- [Work required]: Below are lines of records; copy exactly those from the one containing "22: (770, 130, 17.97)" through the one containing "26: (238, 91, 1.93)", leaving the pictures behind.
*** Opening Material for the task ***
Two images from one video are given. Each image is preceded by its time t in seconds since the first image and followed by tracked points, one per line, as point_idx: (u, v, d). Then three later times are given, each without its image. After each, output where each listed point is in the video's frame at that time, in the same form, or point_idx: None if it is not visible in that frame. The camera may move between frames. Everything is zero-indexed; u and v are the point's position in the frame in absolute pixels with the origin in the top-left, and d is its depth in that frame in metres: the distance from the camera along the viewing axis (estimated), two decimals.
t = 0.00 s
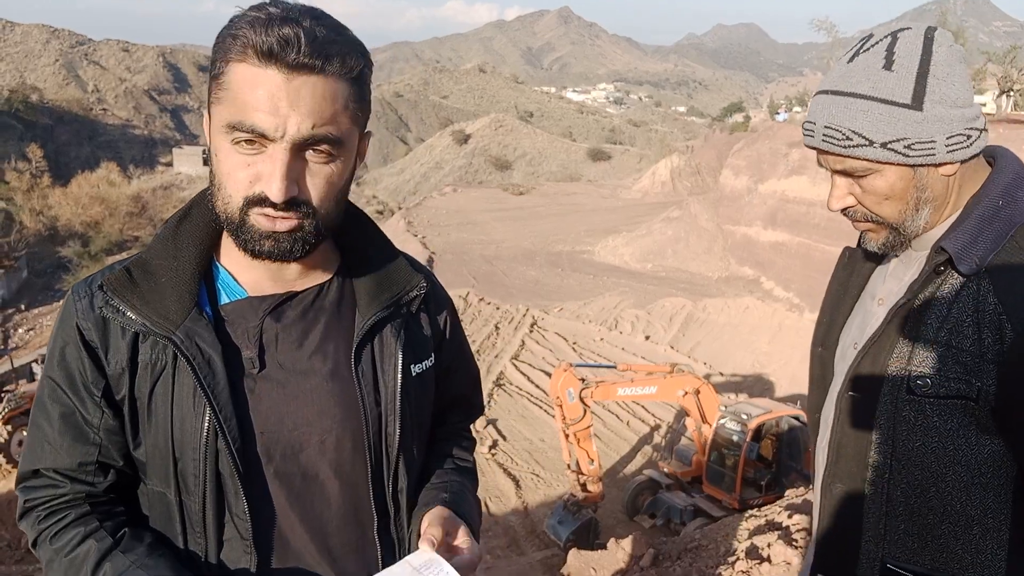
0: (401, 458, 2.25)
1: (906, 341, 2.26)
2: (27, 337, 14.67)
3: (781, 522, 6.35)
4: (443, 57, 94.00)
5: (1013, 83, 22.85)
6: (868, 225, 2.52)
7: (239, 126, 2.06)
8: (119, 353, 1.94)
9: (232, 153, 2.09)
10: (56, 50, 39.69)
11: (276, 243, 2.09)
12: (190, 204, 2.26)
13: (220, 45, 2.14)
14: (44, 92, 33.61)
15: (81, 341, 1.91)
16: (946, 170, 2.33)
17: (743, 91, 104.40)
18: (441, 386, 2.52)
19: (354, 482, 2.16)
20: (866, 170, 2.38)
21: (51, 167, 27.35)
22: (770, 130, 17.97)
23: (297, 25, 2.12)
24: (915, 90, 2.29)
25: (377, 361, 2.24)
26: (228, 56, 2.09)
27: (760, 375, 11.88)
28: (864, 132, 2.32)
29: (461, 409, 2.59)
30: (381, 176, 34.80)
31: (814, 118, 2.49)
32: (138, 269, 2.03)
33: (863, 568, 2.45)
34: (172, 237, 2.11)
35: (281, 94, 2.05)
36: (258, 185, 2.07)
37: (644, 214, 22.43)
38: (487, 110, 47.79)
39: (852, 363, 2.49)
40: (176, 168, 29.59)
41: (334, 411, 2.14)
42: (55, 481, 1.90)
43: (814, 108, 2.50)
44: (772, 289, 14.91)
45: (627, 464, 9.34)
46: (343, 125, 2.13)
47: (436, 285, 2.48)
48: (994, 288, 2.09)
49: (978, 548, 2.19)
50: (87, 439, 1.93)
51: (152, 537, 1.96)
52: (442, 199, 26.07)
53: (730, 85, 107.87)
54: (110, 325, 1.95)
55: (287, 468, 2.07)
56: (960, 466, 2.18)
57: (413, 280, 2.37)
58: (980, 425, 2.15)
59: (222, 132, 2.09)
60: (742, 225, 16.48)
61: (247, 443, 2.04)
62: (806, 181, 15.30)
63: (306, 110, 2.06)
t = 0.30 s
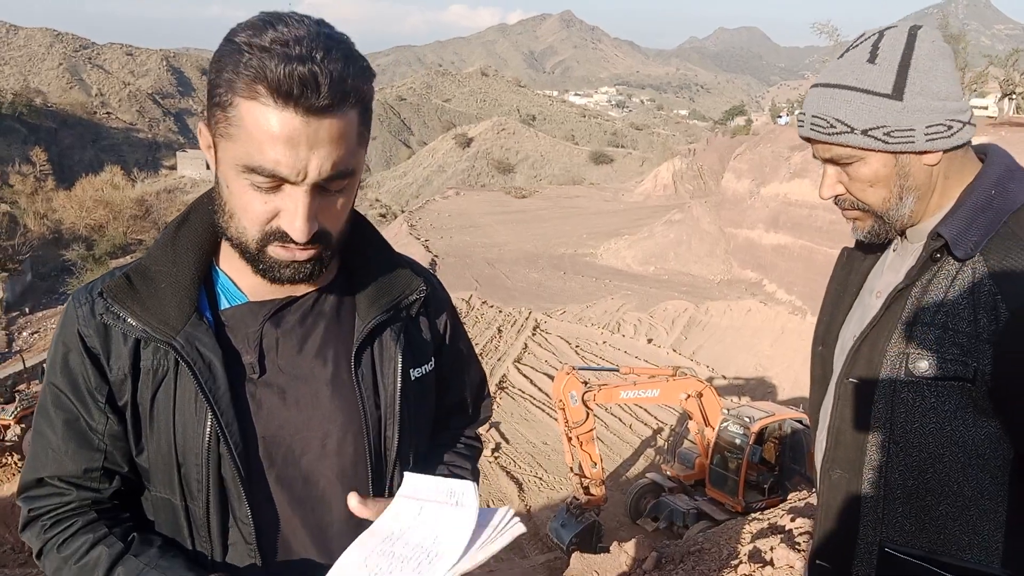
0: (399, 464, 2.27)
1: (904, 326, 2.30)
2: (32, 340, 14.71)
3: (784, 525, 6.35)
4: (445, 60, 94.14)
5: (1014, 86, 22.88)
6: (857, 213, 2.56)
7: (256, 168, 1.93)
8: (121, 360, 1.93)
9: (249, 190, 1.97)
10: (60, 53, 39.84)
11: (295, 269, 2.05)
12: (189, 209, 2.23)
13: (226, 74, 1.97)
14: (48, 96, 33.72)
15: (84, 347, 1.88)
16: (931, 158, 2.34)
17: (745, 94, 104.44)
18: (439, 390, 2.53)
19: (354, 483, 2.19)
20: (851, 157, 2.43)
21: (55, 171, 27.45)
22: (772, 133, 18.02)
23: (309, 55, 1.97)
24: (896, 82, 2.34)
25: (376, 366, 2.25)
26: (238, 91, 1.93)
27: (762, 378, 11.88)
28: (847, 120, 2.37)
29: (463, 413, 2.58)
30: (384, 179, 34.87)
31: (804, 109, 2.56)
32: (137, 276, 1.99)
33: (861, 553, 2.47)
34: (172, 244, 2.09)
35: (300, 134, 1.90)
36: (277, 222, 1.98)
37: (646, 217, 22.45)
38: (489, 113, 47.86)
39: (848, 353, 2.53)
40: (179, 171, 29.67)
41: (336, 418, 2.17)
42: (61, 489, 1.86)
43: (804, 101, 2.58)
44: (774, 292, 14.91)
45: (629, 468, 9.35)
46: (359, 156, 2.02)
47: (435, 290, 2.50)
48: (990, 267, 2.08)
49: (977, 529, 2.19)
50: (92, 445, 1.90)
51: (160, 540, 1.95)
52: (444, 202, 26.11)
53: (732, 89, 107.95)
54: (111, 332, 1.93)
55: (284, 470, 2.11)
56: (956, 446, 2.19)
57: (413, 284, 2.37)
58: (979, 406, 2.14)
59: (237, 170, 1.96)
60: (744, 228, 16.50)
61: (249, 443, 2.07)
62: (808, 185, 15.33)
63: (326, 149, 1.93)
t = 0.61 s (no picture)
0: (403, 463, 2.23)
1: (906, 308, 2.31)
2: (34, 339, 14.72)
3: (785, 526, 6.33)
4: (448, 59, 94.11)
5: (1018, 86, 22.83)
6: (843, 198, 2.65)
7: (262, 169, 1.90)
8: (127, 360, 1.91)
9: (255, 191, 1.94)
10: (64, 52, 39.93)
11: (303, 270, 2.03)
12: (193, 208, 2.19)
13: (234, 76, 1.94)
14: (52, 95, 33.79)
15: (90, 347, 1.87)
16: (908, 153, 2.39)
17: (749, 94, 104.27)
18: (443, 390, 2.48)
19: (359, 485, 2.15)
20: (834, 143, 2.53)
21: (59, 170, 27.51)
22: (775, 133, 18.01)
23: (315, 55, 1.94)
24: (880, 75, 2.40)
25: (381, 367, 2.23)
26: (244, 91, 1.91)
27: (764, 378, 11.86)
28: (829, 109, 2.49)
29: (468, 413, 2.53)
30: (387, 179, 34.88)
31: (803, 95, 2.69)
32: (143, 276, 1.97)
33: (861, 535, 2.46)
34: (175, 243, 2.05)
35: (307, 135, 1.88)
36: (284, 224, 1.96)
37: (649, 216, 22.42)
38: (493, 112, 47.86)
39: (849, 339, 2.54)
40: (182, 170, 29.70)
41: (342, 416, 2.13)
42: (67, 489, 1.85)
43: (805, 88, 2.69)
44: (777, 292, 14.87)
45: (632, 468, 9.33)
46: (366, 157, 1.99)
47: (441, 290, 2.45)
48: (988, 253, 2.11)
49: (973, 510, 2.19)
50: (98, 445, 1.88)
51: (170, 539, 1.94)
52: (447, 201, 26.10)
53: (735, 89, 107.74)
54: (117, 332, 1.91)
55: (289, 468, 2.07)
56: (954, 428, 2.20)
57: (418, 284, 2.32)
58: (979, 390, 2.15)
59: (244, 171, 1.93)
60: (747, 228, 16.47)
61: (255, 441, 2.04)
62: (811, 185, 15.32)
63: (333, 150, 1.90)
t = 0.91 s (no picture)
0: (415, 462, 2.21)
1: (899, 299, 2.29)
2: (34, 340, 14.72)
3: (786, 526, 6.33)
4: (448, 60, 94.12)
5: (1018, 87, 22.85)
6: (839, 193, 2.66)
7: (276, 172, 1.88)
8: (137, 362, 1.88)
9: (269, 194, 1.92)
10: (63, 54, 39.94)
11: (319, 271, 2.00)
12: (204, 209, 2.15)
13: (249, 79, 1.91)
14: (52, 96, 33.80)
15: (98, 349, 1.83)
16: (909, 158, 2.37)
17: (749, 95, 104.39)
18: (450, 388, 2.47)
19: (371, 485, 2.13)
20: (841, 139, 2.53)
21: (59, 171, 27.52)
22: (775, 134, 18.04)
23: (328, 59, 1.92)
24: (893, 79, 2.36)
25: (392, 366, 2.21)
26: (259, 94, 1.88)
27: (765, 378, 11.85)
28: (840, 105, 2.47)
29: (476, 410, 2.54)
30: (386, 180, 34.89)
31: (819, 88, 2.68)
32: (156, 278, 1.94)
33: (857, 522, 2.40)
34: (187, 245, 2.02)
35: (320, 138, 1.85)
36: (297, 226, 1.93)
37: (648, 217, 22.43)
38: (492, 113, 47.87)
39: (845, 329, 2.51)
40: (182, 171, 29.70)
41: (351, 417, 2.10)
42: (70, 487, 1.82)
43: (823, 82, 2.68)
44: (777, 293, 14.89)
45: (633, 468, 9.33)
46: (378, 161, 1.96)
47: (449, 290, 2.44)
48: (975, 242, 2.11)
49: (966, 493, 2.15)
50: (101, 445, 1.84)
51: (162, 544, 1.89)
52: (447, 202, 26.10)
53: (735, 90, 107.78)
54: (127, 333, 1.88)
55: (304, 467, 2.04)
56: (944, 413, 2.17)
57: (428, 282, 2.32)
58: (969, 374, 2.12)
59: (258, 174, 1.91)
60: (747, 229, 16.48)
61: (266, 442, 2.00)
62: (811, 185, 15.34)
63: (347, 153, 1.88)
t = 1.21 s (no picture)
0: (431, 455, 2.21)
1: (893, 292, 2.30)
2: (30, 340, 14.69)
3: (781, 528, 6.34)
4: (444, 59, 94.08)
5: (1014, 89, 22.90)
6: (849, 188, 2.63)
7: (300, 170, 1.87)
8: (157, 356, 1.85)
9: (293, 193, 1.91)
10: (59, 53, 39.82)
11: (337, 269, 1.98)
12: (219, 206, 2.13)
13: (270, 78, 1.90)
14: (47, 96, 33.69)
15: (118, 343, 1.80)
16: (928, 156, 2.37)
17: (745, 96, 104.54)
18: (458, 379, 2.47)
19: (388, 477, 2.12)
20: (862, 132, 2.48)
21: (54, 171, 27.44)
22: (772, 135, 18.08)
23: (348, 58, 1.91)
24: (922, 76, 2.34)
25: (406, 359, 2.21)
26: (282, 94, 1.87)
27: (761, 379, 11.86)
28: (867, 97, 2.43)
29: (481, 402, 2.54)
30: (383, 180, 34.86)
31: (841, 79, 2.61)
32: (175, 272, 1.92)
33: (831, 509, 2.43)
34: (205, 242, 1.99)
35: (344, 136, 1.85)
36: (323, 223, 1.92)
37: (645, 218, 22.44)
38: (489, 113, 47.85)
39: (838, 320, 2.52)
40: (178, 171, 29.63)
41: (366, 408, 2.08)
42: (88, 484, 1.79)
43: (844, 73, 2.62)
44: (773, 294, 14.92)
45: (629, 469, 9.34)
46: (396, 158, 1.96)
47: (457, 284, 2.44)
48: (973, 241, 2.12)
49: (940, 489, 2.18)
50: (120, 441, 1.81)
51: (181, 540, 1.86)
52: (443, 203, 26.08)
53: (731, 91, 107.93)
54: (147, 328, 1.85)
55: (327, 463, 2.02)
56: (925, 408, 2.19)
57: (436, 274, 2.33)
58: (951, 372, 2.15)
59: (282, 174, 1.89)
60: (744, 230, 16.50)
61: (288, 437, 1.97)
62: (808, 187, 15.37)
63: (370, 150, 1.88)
*** Closing Material for the task ***
- [Solution to this problem]:
22: (770, 130, 17.97)
23: (297, 25, 2.12)
24: (915, 90, 2.29)
25: (377, 361, 2.24)
26: (228, 56, 2.09)
27: (760, 375, 11.88)
28: (864, 132, 2.32)
29: (461, 409, 2.59)
30: (381, 176, 34.80)
31: (814, 118, 2.49)
32: (138, 269, 2.03)
33: (863, 568, 2.45)
34: (172, 237, 2.11)
35: (281, 94, 2.05)
36: (258, 185, 2.07)
37: (644, 214, 22.43)
38: (487, 110, 47.79)
39: (852, 363, 2.49)
40: (176, 168, 29.59)
41: (334, 411, 2.14)
42: (55, 481, 1.90)
43: (814, 108, 2.50)
44: (772, 289, 14.91)
45: (627, 464, 9.34)
46: (343, 125, 2.13)
47: (436, 285, 2.48)
48: (994, 288, 2.09)
49: (978, 548, 2.19)
50: (87, 439, 1.93)
51: (152, 537, 1.96)
52: (442, 199, 26.07)
53: (730, 85, 107.87)
54: (110, 325, 1.95)
55: (287, 468, 2.07)
56: (960, 466, 2.18)
57: (413, 280, 2.37)
58: (980, 425, 2.15)
59: (222, 132, 2.09)
60: (742, 225, 16.48)
61: (247, 443, 2.04)
62: (806, 181, 15.30)
63: (306, 110, 2.06)
t = 0.30 s
0: (399, 464, 2.27)
1: (904, 326, 2.30)
2: (32, 340, 14.71)
3: (784, 525, 6.35)
4: (445, 60, 94.14)
5: (1014, 86, 22.88)
6: (857, 213, 2.56)
7: (256, 168, 1.93)
8: (121, 360, 1.93)
9: (249, 190, 1.97)
10: (60, 53, 39.84)
11: (295, 269, 2.05)
12: (189, 209, 2.23)
13: (226, 74, 1.97)
14: (48, 96, 33.72)
15: (84, 347, 1.88)
16: (931, 158, 2.34)
17: (745, 94, 104.44)
18: (439, 390, 2.53)
19: (354, 483, 2.19)
20: (851, 157, 2.43)
21: (55, 171, 27.45)
22: (772, 133, 18.02)
23: (309, 55, 1.97)
24: (896, 82, 2.34)
25: (376, 366, 2.25)
26: (238, 91, 1.93)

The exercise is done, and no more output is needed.